The frustrated feeling that “no one’s in charge here” was common. There was little recognition of the fact that untold numbers of volunteer groups showing up and conducting semi-autonomous relief projects was part of the reason that proper organization and monitoring of efforts was so difficult. How many of these volunteers would have been willing to donate the amount that they spent to travel to and stay in Haiti towards disaster aid, so that organizations and agencies could mount a more effective, coordinated effort? This question is an important one. Unless we are willing to accept that there are personal, non-altruistic reasons for wanting to provide medical care or supplies directly to disaster victims, i.e. the desire to be perceived as heroic, or to learn how to provide care in a resource-limited situation, or to gain experiences that may help advance our careers – then it should be clear that helping disaster victims through established channels of aid, rather than assembling autonomous teams and efforts, is likely to be the best solution.

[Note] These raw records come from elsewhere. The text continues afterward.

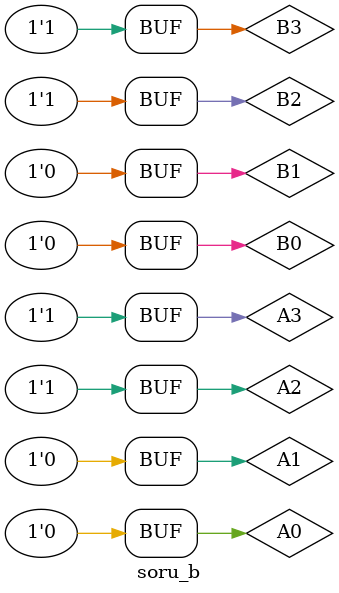
<source format=v>
module tam_toplayici(
    input x, y, z,
    output s, c
);
wire w1, w2, w3, w4;
wire w5, w6, w7;

and gate1(w1, ~x, ~y, z);
and gate2(w2, ~x, y, ~z);
and gate3(w3, x, ~y, ~z);
and gate4(w4, x, y, z);
or(s, w1, w2, w3, w4); // Sum biti hesaplama

and gate5(w5, x, y);
and gate6(w6, x, z);
and gate7(w7, y, z);
or(c, w5, w6, w7); // Carry biti hesaplama

endmodule

module ikili_toplayici(
    input a0, a1, a2, a3,
    input b0, b1, b2, b3,
    output c4, s0, s1, s2, s3
);
    
wire c1, c2, c3;
     
tam_toplayici t10 (
 .x(a0),
 .y(b0),
 .z(0),
 .s(s0),
 .c(c1)
);

tam_toplayici t11 (
 .x(a1),
 .y(b1),
 .z(c1),
 .s(s1),
 .c(c2)
);


tam_toplayici t12 (
 .x(a2),
 .y(b2),
 .z(c2),
 .s(s2),
 .c(c3)
);

tam_toplayici t13 (
 .x(a3),
 .y(b3),
 .z(c3),
 .s(s3),
 .c(c4)
);

endmodule

module bcd_toplayici(
    input a0, a1, a2, a3,
    input b0, b1, b2, b3,
    input c_in,
    output c_4, s8, s4, s2, s1
);
wire z1, z2, z4, z8, carry_out, a_out1, a_out2;
 

ikili_toplayici dut_it1 (
 .a0(a0), .a1(a1), .a2(a2), .a3(a3),
 .b0(b0), .b1(b1), .b2(b2), .b3(b3),
 .c4(carry_out), .s0(z1), .s1(z2), .s2(z4),
 .s3(z8)
);

and gate1(a_out1, z8, z4);
and gate2(a_out2, z8, z2);
or gate3(c_4, carry_out, a_out1, a_out2);

ikili_toplayici dut_it2 (
 .a0(z1), .a1(z2), .a2(z4), .a3(z8),
 .b0(0), .b1(c_4), .b2(c_4), .b3(0),
 .c4(carry_out), .s0(s1), .s1(s2), .s2(s4),
 .s3(s8)
);

endmodule

module bcd_toplayici_soru_2(
    input a0, a1, a2, a3,
    input b0, b1, b2, b3,
    input c_in,
    output c_4, s8, s4, s2, s1
);
wire z1, z2, z4, z8, carry_out, a_out1, a_out2;
 

ikili_toplayici dut_it1 (
 .a0(a0), .a1(a1), .a2(a2), .a3(a3),
 .b0(b0), .b1(b1), .b2(b2), .b3(b3),
 .c4(carry_out), .s0(z1), .s1(z2), .s2(z4),
 .s3(z8)
);

and gate1(a_out1, z8, z4);
and gate2(a_out2, z8, z2);
or gate3(c_4, carry_out, a_out1, a_out2);

ikili_toplayici dut_it2 (
 .a0(z1), .a1(z2), .a2(z4), .a3(z8),
 .b0(c_4), .b1(0), .b2(c_4), .b3(c_4),
 .c4(carry_out), .s0(s1), .s1(s2), .s2(s4),
 .s3(s8)
);

endmodule

module tb_bcd_toplayici;
reg A0, A1, A2, A3;
reg B0, B1, B2, B3;
reg c_in;
wire s1, s2, s4, s8, c_4;

bcd_toplayici dut4(
.a0(A0), .a1(A1), .a2(A2), .a3(A3),
.b0(B0), .b1(B1), .b2(B2), .b3(B3),
.c_in(c_in),
.c_4(c_4), .s8(s8), .s4(s4), .s2(s2), .s1(s1)
);

initial begin
    // A = 1111, B = 1111
    A0 = 1; A1 = 1; A2 = 1; A3 = 1; B0 = 1; B1 = 1; B2 = 1; B3 = 1; // a = 0; b = 13
    #10;

    // A = 0000, B = 0000
    A0 = 0; A1 = 0; A2 = 0; A3 = 0; B0 = 0; B1 = 0; B2 = 0; B3 = 0; // a = 0; b = 13
    #10;

    // A = 1010, B = 1001
    A0 = 0; A1 = 1; A2 = 0; A3 = 1; B0 = 1; B1 = 0; B2 = 0; B3 = 1; // a = 0; b = 13
    #10;

    // A = 1100, B = 0011
    A0 = 0; A1 = 0; A2 = 1; A3 = 1; B0 = 0; B1 = 0; B2 = 1; B3 = 1; // a = 0; b = 13
    #10;
end
endmodule

module soru_b;
//Ögrenci Numaramin son 2 hanesi = 70
// 0 ve 13 araliginda kodlanmali. a = 0, b = 13
// ikinci 4 bit adder'in ilk toplami 6 degil 13 olmali yani 0110 gondermek yerine 1101 gondermeli
reg A0, A1, A2, A3;
reg B0, B1, B2, B3;
reg c_in;
wire s1, s2, s4, s8, c_4;

bcd_toplayici_soru_2 dut5(
.a0(A0), .a1(A1), .a2(A2), .a3(A3),
.b0(B0), .b1(B1), .b2(B2), .b3(B3),
.c_in(c_in),
.c_4(c_4), .s8(s8), .s4(s4), .s2(s2), .s1(s1)
);

initial begin
    // A = 1111, B = 1111
    A0 = 1; A1 = 1; A2 = 1; A3 = 1; B0 = 1; B1 = 1; B2 = 1; B3 = 1; // a = 0; b = 13
    #10;

    // A = 0000, B = 0000
    A0 = 0; A1 = 0; A2 = 0; A3 = 0; B0 = 0; B1 = 0; B2 = 0; B3 = 0; // a = 0; b = 13
    #10;

    // A = 1010, B = 1001
    A0 = 0; A1 = 1; A2 = 0; A3 = 1; B0 = 1; B1 = 0; B2 = 0; B3 = 1; // a = 0; b = 13
    #10;

    // A = 1100, B = 0011
    A0 = 0; A1 = 0; A2 = 1; A3 = 1; B0 = 0; B1 = 0; B2 = 1; B3 = 1; // a = 0; b = 13
    #10;
end
endmodule
</source>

This means that if an individual wishes to use his or her medical skills to provide humanitarian aid, that individual should strongly consider doing so through a path that may be less easy or convenient, such as signing on for a term of service with Medicins Sans Frontieres, or training with and joining a Disaster Medical Assistance Team (DMAT).
In a disaster situation, aid is generally distributed in a utilitarian fashion – an attempt to maximize the effectiveness and the efficiency of the aid that is being provided. Thus, it follows that a person who is trying to fulfill a moral obligation to help disaster victims who are in need should also strive to the best of their ability to do the greatest amount of good for the largest number of victims. It is more compelling to provide care to a known person or family in need than it is to have the knowledge that you are aiding a larger, more abstract group of persons, but this motivation needs to be balanced against the wish to provide truly meaningful and effective aid to disaster victims. It is more compelling to think about a specific, though nameless person being warmed by your blanket than it is to think about the unknown needs being fulfilled by your donation to the Red Cross. But next time a disaster strikes in a location remote to your own, try to harness your desire to provide care to those in need and rise above the wish to help a specific person with a specific concrete item or service. Consider how much you’d be willing to spend to personally travel to the disaster area to aid those victims.
Keep the blankets in your closet. And send money, send money, send money.